Incredible Blackjack Hand
We can assume that the dealer's hole card is irrelevant. So we are looking for the probability that the first six cards are $8$ out of the $415$ cards left in the deck (excluding the dealer's up-card $9$). Among the $415$ cards, there are $32$ $8$'s. There are $\binom{32}{6}$ ways of choosing six $8$'s, and there are a total of $\binom{415}{6}$ ways of choosing the first six cards. Hence, the probability is $$\frac{\binom{32}{6}}{\binom{415}{6}} \approx 1.32\times 10^{-7},$$ which is very very small.
In 8 decks there are 32 8s. To pick up six of them there are $\binom{32}{6}=906,192$ possible ways for that to happen. There are, similarly, $\binom{416}{6}=6,942,219,827,088$ ways to get just any six cards. Dividing these, that's about a 1 in 7.6 million chance for this to happen. This is about 1/12 as likely as drawing a royal flush on five cards in a single deck.
Of course, you asked about six of any card, which is considerably easier (13 times more common than above), somewhat more likely than a royal flush.
$8$ decks gives a total of $52 \times 8 = 416$ cards.
$8$ decks with 4 cards each as an Eight gives a total of $32$ possible Eights to draw.
So a probability of drawing each Eight in sequence is:
$$\underbrace{\frac{32}{416} \times \frac{31}{415} \times \dots \frac{28}{412} \times \frac{27}{411}}_{\text{6 draws}}$$
If you take into account that the dealer doesn't draw an Eight, then you have $415$ cards to choose from, so a more accurate probability is:
$$\frac{32}{415} \times \frac{31}{414} \times \dots \frac{28}{411} \times \frac{27}{410}$$
Since there are 13 possible cards that can be drawn in sequence, the answer to
what the odds are in getting 6 straight cards of the same denomination from an 8 deck shoe
is
$$13 \times \frac{32}{415} \times \frac{31}{414} \times \dots \frac{28}{411} \times \frac{27}{410}$$
which is about $1$ in every $580,798$ attempts. Keep in mind that if you split all the Tens out of the deck, any other competent player will be angry and leave the table.
Clarification: I have interpreted the phrase "what are the odds in getting 6 straight cards of the same denomination from an 8 deck shoe" as asking for the chance that there are 6 straight cards of the same denomination from an 8 deck shoe. My answer addresses this interpretation only.

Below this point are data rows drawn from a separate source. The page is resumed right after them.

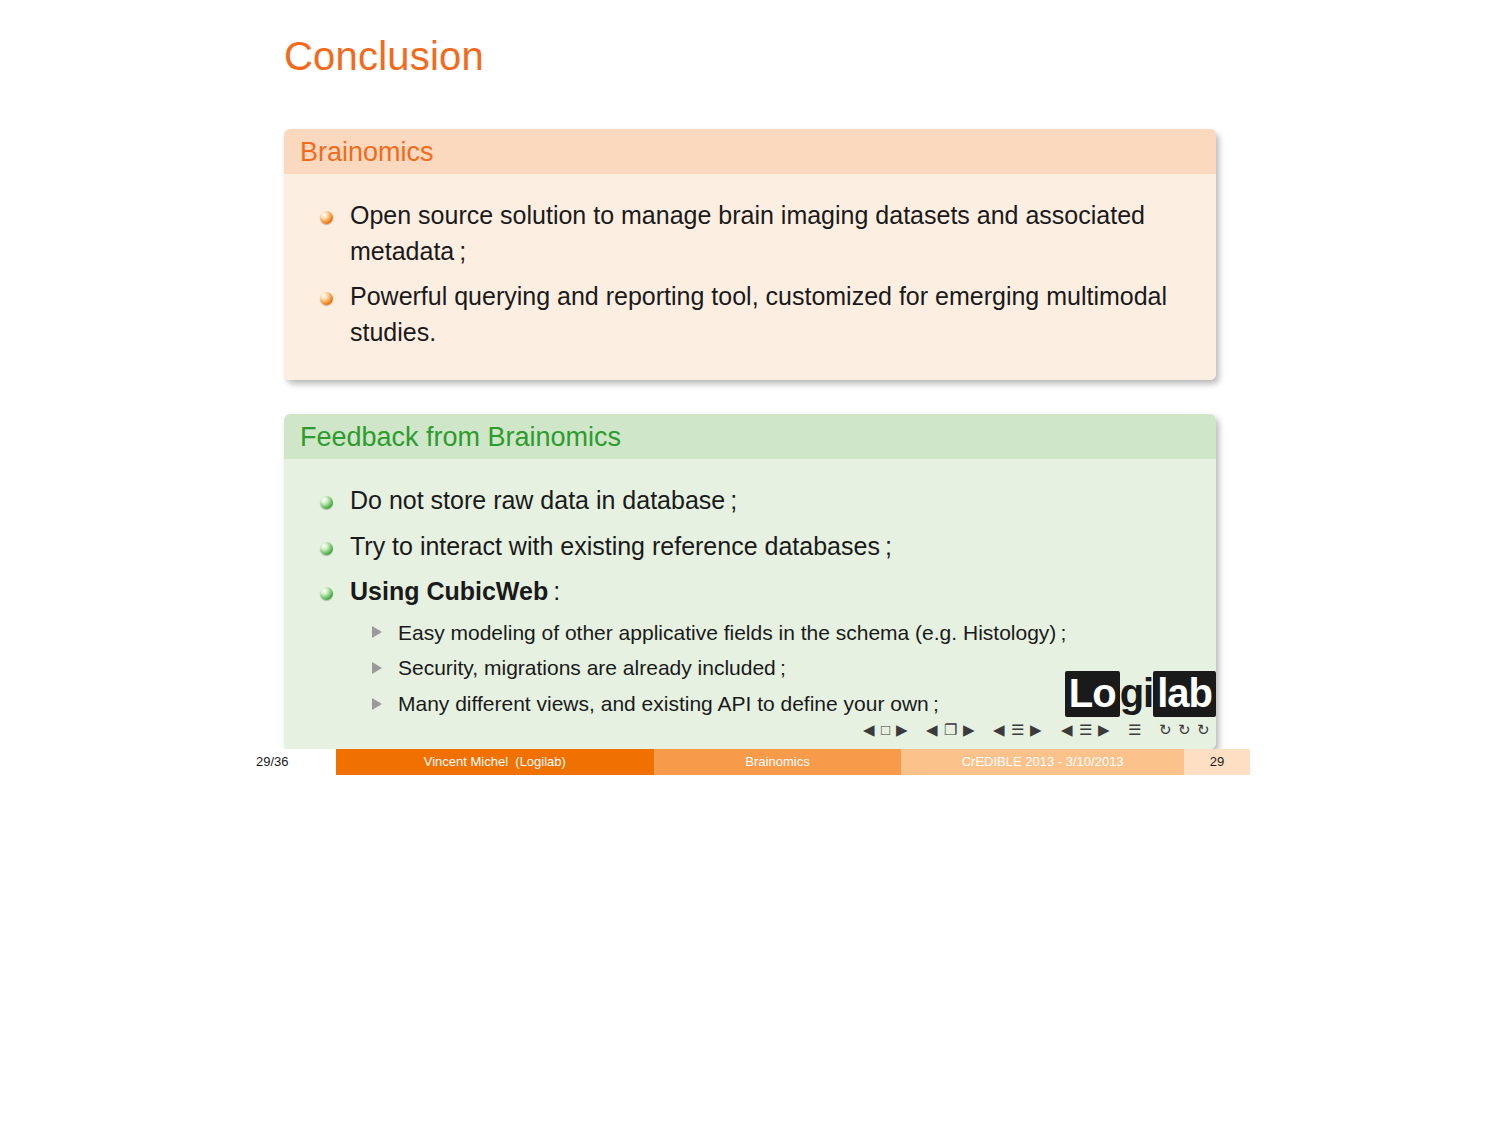Conclusion
Brainomics
Open source solution to manage brain imaging datasets and associated metadata ;
Powerful querying and reporting tool, customized for emerging multimodal studies.
Feedback from Brainomics
Do not store raw data in database ;
Try to interact with existing reference databases ;
Using CubicWeb :
Easy modeling of other applicative fields in the schema (e.g. Histology) ;
Security, migrations are already included ;
Many different views, and existing API to define your own ;
Lo gi lab
◀□▶ ◀❐▶ ◀☰▶ ◀☰▶ ☰ ↻↻↻
29/36
Vincent Michel (Logilab)
Brainomics
CrEDIBLE 2013 - 3/10/2013
29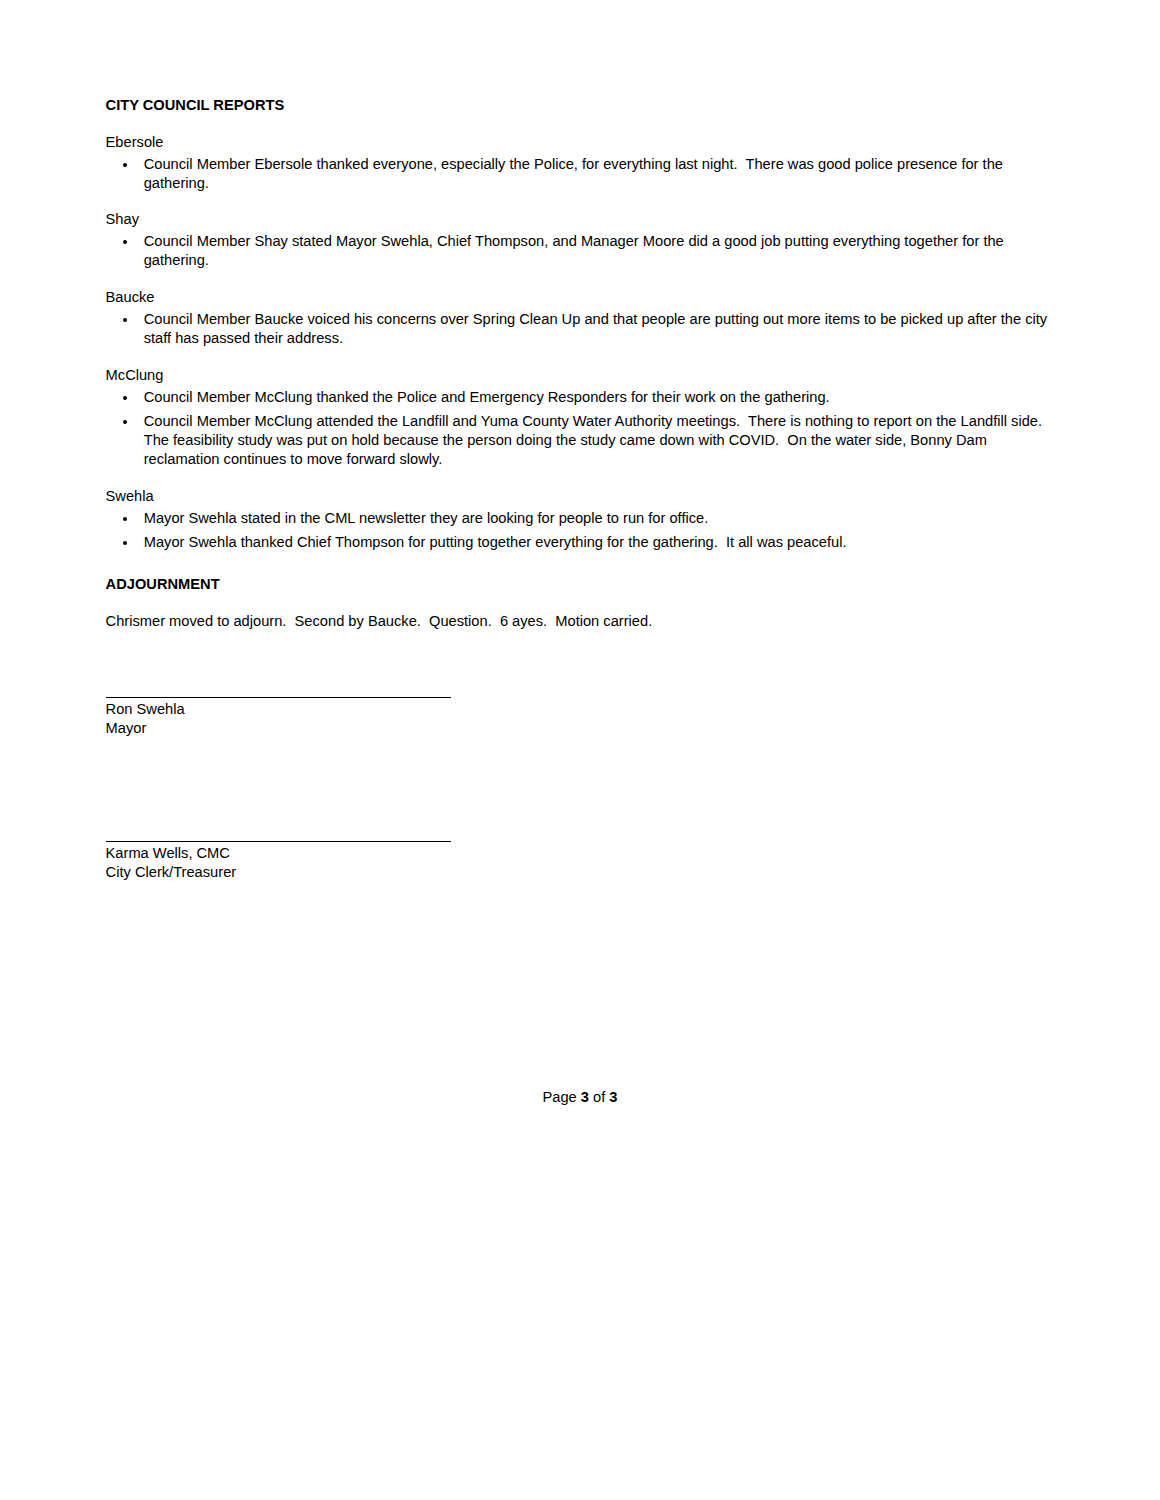CITY COUNCIL REPORTS
Ebersole
Council Member Ebersole thanked everyone, especially the Police, for everything last night. There was good police presence for the gathering.
Shay
Council Member Shay stated Mayor Swehla, Chief Thompson, and Manager Moore did a good job putting everything together for the gathering.
Baucke
Council Member Baucke voiced his concerns over Spring Clean Up and that people are putting out more items to be picked up after the city staff has passed their address.
McClung
Council Member McClung thanked the Police and Emergency Responders for their work on the gathering.
Council Member McClung attended the Landfill and Yuma County Water Authority meetings. There is nothing to report on the Landfill side. The feasibility study was put on hold because the person doing the study came down with COVID. On the water side, Bonny Dam reclamation continues to move forward slowly.
Swehla
Mayor Swehla stated in the CML newsletter they are looking for people to run for office.
Mayor Swehla thanked Chief Thompson for putting together everything for the gathering. It all was peaceful.
ADJOURNMENT
Chrismer moved to adjourn. Second by Baucke. Question. 6 ayes. Motion carried.
Ron Swehla
Mayor
Karma Wells, CMC
City Clerk/Treasurer
Page 3 of 3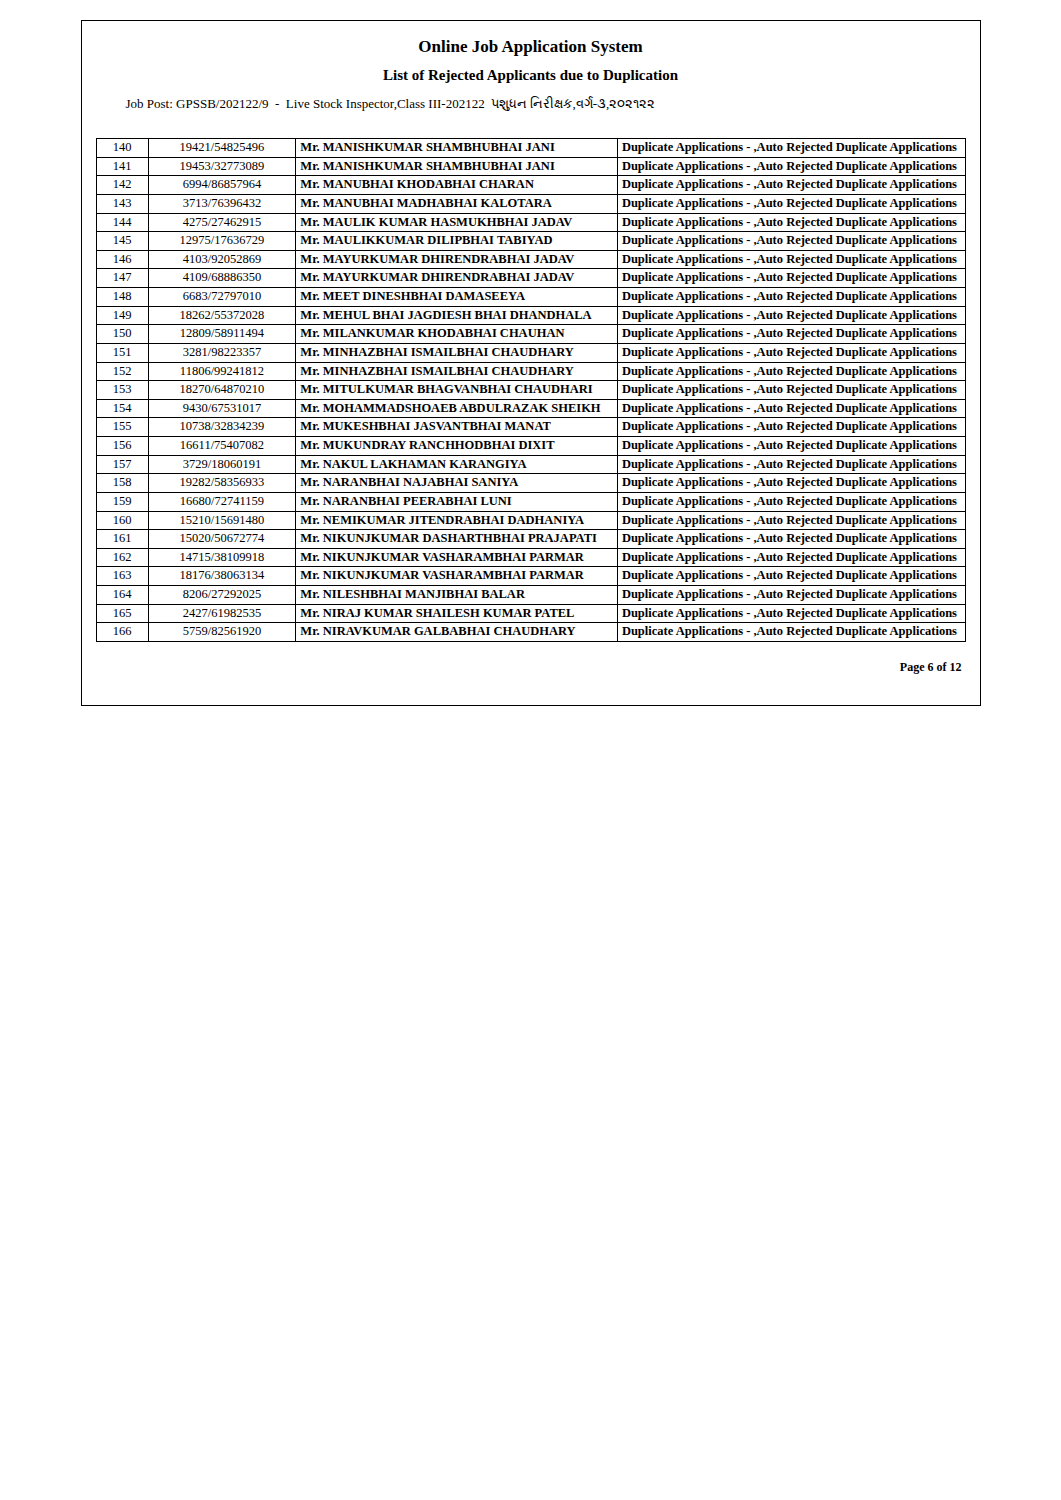Online Job Application System
List of Rejected Applicants due to Duplication
Job Post: GPSSB/202122/9 - Live Stock Inspector,Class III-202122 પશુધન નિરીક્ષક,વર્ગ-૩,૨૦૨૧૨૨
| 140 | 19421/54825496 | Mr. MANISHKUMAR SHAMBHUBHAI JANI | Duplicate Applications - ,Auto Rejected Duplicate Applications |
| 141 | 19453/32773089 | Mr. MANISHKUMAR SHAMBHUBHAI JANI | Duplicate Applications - ,Auto Rejected Duplicate Applications |
| 142 | 6994/86857964 | Mr. MANUBHAI KHODABHAI CHARAN | Duplicate Applications - ,Auto Rejected Duplicate Applications |
| 143 | 3713/76396432 | Mr. MANUBHAI MADHABHAI KALOTARA | Duplicate Applications - ,Auto Rejected Duplicate Applications |
| 144 | 4275/27462915 | Mr. MAULIK KUMAR HASMUKHBHAI JADAV | Duplicate Applications - ,Auto Rejected Duplicate Applications |
| 145 | 12975/17636729 | Mr. MAULIKKUMAR DILIPBHAI TABIYAD | Duplicate Applications - ,Auto Rejected Duplicate Applications |
| 146 | 4103/92052869 | Mr. MAYURKUMAR DHIRENDRABHAI JADAV | Duplicate Applications - ,Auto Rejected Duplicate Applications |
| 147 | 4109/68886350 | Mr. MAYURKUMAR DHIRENDRABHAI JADAV | Duplicate Applications - ,Auto Rejected Duplicate Applications |
| 148 | 6683/72797010 | Mr. MEET DINESHBHAI DAMASEEYA | Duplicate Applications - ,Auto Rejected Duplicate Applications |
| 149 | 18262/55372028 | Mr. MEHUL BHAI JAGDIESH BHAI DHANDHALA | Duplicate Applications - ,Auto Rejected Duplicate Applications |
| 150 | 12809/58911494 | Mr. MILANKUMAR KHODABHAI CHAUHAN | Duplicate Applications - ,Auto Rejected Duplicate Applications |
| 151 | 3281/98223357 | Mr. MINHAZBHAI ISMAILBHAI CHAUDHARY | Duplicate Applications - ,Auto Rejected Duplicate Applications |
| 152 | 11806/99241812 | Mr. MINHAZBHAI ISMAILBHAI CHAUDHARY | Duplicate Applications - ,Auto Rejected Duplicate Applications |
| 153 | 18270/64870210 | Mr. MITULKUMAR BHAGVANBHAI CHAUDHARI | Duplicate Applications - ,Auto Rejected Duplicate Applications |
| 154 | 9430/67531017 | Mr. MOHAMMADSHOAEB ABDULRAZAK SHEIKH | Duplicate Applications - ,Auto Rejected Duplicate Applications |
| 155 | 10738/32834239 | Mr. MUKESHBHAI JASVANTBHAI MANAT | Duplicate Applications - ,Auto Rejected Duplicate Applications |
| 156 | 16611/75407082 | Mr. MUKUNDRAY RANCHHODBHAI DIXIT | Duplicate Applications - ,Auto Rejected Duplicate Applications |
| 157 | 3729/18060191 | Mr. NAKUL LAKHAMAN KARANGIYA | Duplicate Applications - ,Auto Rejected Duplicate Applications |
| 158 | 19282/58356933 | Mr. NARANBHAI NAJABHAI SANIYA | Duplicate Applications - ,Auto Rejected Duplicate Applications |
| 159 | 16680/72741159 | Mr. NARANBHAI PEERABHAI LUNI | Duplicate Applications - ,Auto Rejected Duplicate Applications |
| 160 | 15210/15691480 | Mr. NEMIKUMAR JITENDRABHAI DADHANIYA | Duplicate Applications - ,Auto Rejected Duplicate Applications |
| 161 | 15020/50672774 | Mr. NIKUNJKUMAR DASHARTHBHAI PRAJAPATI | Duplicate Applications - ,Auto Rejected Duplicate Applications |
| 162 | 14715/38109918 | Mr. NIKUNJKUMAR VASHARAMBHAI PARMAR | Duplicate Applications - ,Auto Rejected Duplicate Applications |
| 163 | 18176/38063134 | Mr. NIKUNJKUMAR VASHARAMBHAI PARMAR | Duplicate Applications - ,Auto Rejected Duplicate Applications |
| 164 | 8206/27292025 | Mr. NILESHBHAI MANJIBHAI BALAR | Duplicate Applications - ,Auto Rejected Duplicate Applications |
| 165 | 2427/61982535 | Mr. NIRAJ KUMAR SHAILESH KUMAR PATEL | Duplicate Applications - ,Auto Rejected Duplicate Applications |
| 166 | 5759/82561920 | Mr. NIRAVKUMAR GALBABHAI CHAUDHARY | Duplicate Applications - ,Auto Rejected Duplicate Applications |
Page 6 of 12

Ignoring the details of the game, I'll just consider the chance that a well-shuffled 8-deck shoe has 6 or more eights in a row somewhere. I solved a similar problem here.
For your problem, put $b=384$ and $w=32$ in my answer above to arrive at
\begin{eqnarray*} \mathbb{P}(\mbox{at least 6 eights in a row}) &=&{378917534435104330038751954618647 \over 7539892080833060495675366062952229323}\\[5pt] &=&0.000050255,\end{eqnarray*} or about 1 in 20,000.
If you ask for the probability of at least 6 in a row of any of the 13 possible values, an approximate answer is to multiply the above by 13, giving $P\approx .0006533$ or about 1 in 1350. Not a common occurrence, but not that rare!